* **Input data**:
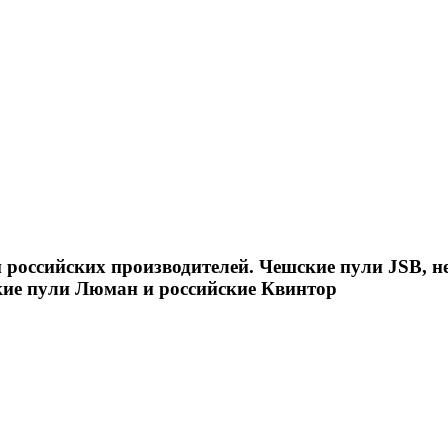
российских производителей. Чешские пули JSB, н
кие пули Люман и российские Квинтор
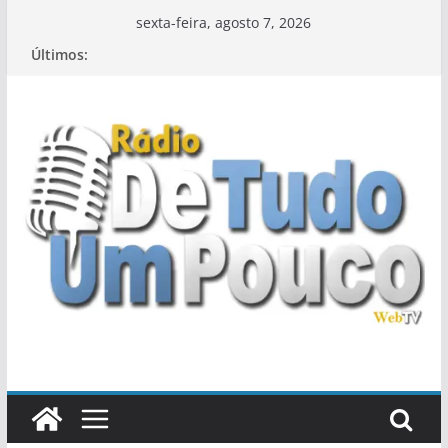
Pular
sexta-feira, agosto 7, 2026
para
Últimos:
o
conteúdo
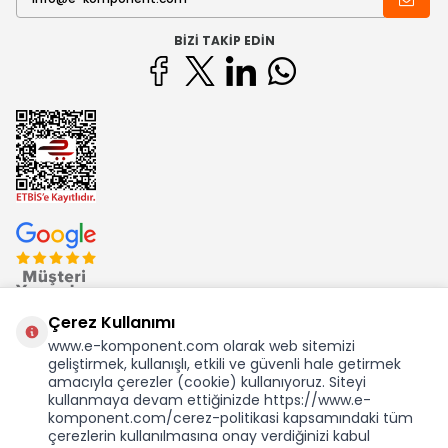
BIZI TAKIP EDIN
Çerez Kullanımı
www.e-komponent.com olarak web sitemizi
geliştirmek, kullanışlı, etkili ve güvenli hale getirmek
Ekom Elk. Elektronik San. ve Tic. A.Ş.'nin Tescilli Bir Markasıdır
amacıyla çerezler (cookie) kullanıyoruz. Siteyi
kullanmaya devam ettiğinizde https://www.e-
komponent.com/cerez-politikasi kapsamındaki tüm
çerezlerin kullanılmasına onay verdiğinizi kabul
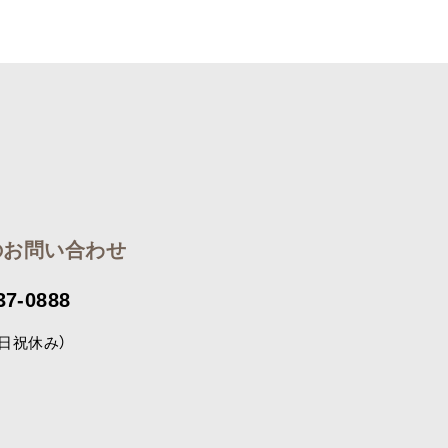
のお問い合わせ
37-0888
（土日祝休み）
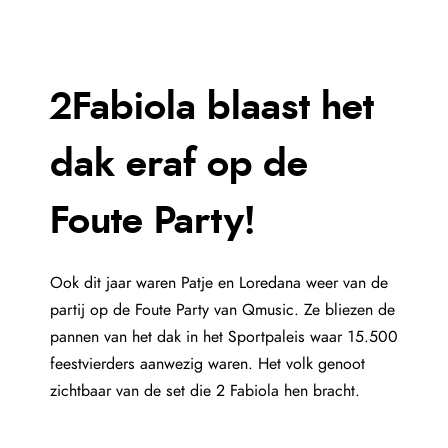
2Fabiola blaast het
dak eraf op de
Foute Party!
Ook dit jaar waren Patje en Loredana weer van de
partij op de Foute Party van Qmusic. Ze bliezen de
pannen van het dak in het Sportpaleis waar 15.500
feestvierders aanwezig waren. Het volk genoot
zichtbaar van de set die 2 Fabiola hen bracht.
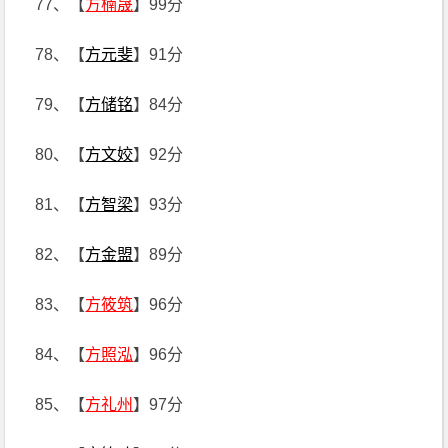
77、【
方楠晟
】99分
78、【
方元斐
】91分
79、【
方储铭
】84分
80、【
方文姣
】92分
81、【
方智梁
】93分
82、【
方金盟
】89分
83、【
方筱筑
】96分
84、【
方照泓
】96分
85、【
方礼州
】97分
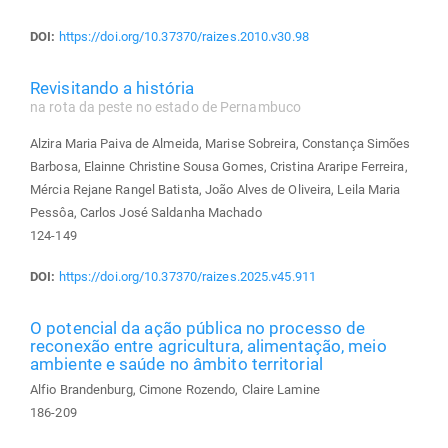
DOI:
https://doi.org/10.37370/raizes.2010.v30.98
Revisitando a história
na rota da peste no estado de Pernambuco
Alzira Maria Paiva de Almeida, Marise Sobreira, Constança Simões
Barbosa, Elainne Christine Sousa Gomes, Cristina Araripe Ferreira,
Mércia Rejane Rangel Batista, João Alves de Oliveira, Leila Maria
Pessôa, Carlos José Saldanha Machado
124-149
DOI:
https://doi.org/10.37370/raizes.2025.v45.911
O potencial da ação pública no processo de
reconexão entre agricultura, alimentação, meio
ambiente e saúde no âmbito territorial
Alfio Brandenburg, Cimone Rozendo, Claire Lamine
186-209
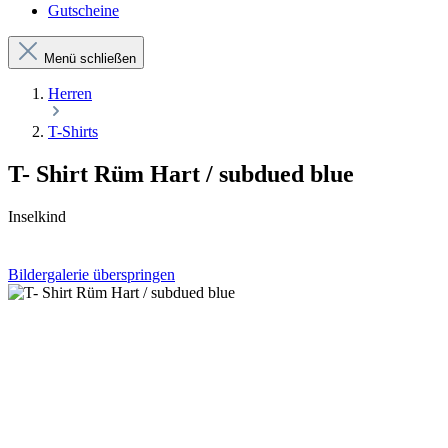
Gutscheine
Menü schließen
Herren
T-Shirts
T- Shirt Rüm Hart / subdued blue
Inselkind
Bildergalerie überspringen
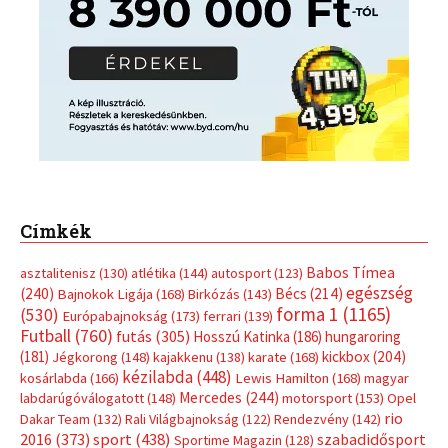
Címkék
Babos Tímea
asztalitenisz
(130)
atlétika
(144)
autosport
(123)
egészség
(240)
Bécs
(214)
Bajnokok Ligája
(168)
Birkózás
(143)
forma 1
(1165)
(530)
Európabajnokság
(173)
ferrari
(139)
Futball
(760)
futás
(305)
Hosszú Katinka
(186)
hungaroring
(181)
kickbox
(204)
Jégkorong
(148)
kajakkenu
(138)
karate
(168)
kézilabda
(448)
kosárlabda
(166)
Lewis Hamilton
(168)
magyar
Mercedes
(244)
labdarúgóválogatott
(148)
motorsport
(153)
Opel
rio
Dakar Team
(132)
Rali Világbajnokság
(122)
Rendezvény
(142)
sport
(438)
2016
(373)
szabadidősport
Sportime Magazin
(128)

* **Task goal**:
Please repeat the records word for word, from their start through the line containing "zichtbaar van de", and leave the pictures out.

* **Answer space**:
российских производителей. Чешские пули JSB, н
кие пули Люман и российские Квинтор
Pular
sexta-feira, agosto 7, 2026
para
Últimos:
o
conteúdo
BIZI TAKIP EDIN
Çerez Kullanımı
www.e-komponent.com olarak web sitemizi
geliştirmek, kullanışlı, etkili ve güvenli hale getirmek
Ekom Elk. Elektronik San. ve Tic. A.Ş.'nin Tescilli Bir Markasıdır
amacıyla çerezler (cookie) kullanıyoruz. Siteyi
kullanmaya devam ettiğinizde https://www.e-
komponent.com/cerez-politikasi kapsamındaki tüm
çerezlerin kullanılmasına onay verdiğinizi kabul
のお問い合わせ
37-0888
（土日祝休み）
2Fabiola blaast het
dak eraf op de
Foute Party!
Ook dit jaar waren Patje en Loredana weer van de
partij op de Foute Party van Qmusic. Ze bliezen de
pannen van het dak in het Sportpaleis waar 15.500
feestvierders aanwezig waren. Het volk genoot
zichtbaar van de set die 2 Fabiola hen bracht.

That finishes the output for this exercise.